Stored data records:
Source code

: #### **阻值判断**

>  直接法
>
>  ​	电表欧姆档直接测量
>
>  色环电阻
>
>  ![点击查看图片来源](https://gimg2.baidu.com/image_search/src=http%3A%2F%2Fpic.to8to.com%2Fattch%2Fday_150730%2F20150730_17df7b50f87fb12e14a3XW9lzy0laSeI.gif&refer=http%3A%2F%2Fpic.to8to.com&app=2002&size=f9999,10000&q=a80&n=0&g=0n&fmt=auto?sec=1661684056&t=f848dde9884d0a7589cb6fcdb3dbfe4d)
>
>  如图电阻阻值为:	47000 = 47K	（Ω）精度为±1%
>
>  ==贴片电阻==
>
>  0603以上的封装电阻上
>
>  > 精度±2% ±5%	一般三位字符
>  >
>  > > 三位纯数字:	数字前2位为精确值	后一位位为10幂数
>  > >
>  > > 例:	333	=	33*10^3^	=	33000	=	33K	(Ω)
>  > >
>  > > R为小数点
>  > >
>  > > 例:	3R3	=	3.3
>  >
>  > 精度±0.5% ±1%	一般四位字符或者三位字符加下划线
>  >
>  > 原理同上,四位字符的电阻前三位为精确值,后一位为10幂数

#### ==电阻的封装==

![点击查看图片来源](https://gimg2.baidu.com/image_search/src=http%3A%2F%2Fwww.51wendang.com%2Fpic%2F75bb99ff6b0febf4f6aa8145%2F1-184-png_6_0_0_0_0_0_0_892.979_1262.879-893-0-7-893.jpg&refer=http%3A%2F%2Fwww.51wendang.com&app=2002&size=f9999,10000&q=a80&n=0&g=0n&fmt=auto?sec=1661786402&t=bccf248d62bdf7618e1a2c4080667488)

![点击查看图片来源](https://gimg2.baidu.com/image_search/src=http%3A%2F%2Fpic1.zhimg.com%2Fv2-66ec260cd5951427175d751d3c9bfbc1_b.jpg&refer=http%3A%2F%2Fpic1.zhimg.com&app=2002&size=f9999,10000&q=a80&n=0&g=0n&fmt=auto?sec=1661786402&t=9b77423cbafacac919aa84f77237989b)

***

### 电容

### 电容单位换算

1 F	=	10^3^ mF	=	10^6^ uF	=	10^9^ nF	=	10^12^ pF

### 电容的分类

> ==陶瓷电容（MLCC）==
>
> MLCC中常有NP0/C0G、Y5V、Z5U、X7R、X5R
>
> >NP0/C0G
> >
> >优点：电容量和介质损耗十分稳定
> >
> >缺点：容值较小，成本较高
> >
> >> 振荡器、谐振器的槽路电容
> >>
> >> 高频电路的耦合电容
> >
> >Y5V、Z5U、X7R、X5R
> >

**Task brief:**
Which lines in the records above contain the string "refer"? Case matters. Report each such line in full.

**Reply:**
>  ![点击查看图片来源](https://gimg2.baidu.com/image_search/src=http%3A%2F%2Fpic.to8to.com%2Fattch%2Fday_150730%2F20150730_17df7b50f87fb12e14a3XW9lzy0laSeI.gif&refer=http%3A%2F%2Fpic.to8to.com&app=2002&size=f9999,10000&q=a80&n=0&g=0n&fmt=auto?sec=1661684056&t=f848dde9884d0a7589cb6fcdb3dbfe4d)
![点击查看图片来源](https://gimg2.baidu.com/image_search/src=http%3A%2F%2Fwww.51wendang.com%2Fpic%2F75bb99ff6b0febf4f6aa8145%2F1-184-png_6_0_0_0_0_0_0_892.979_1262.879-893-0-7-893.jpg&refer=http%3A%2F%2Fwww.51wendang.com&app=2002&size=f9999,10000&q=a80&n=0&g=0n&fmt=auto?sec=1661786402&t=bccf248d62bdf7618e1a2c4080667488)
![点击查看图片来源](https://gimg2.baidu.com/image_search/src=http%3A%2F%2Fpic1.zhimg.com%2Fv2-66ec260cd5951427175d751d3c9bfbc1_b.jpg&refer=http%3A%2F%2Fpic1.zhimg.com&app=2002&size=f9999,10000&q=a80&n=0&g=0n&fmt=auto?sec=1661786402&t=9b77423cbafacac919aa84f77237989b)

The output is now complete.